Projected shrinkage algorithm for box-constrained L1-minimization

TL;DR

This paper introduces the ProShrink algorithm, an efficient method for solving box-constrained L1-minimization problems, improving sparse recovery by leveraging box constraints with proven convergence.

Contribution

The paper presents a novel projected shrinkage algorithm that simplifies the proximal operator and guarantees convergence for box-constrained L1-minimization.

Findings

ProShrink outperforms classical methods in sparse recovery tasks.

Adding box constraints enhances recovery accuracy.

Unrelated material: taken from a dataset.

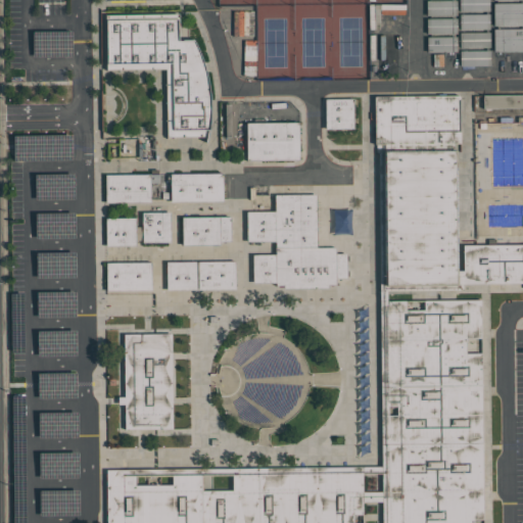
[(427,0),(458,0),(458,15),(427,15),(427,0)]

Theoretical convergence of both primal and dual sequences is established.

Abstract

Box-constrained L1-minimization can perform remarkably better than classical L1-minimization when correction box constraints are available. And also many practical L1-minimization models indeed involve box constraints because they take certain values from some interval. In this paper, we propose an efficient iteration scheme, namely projected shrinkage (ProShrink) algorithm, to solve a class of box-constrained L1-minimization problems. A key contribution in our technique is that a complicated proximal point operator appeared in the deduction can be equivalently simplified into a projected shrinkage operator. Theoretically, we prove that ProShrink enjoys a convergence of both the primal and dual point sequences. On the numerical level, we demonstrate the benefit of adding box constraints via sparse recovery experiments.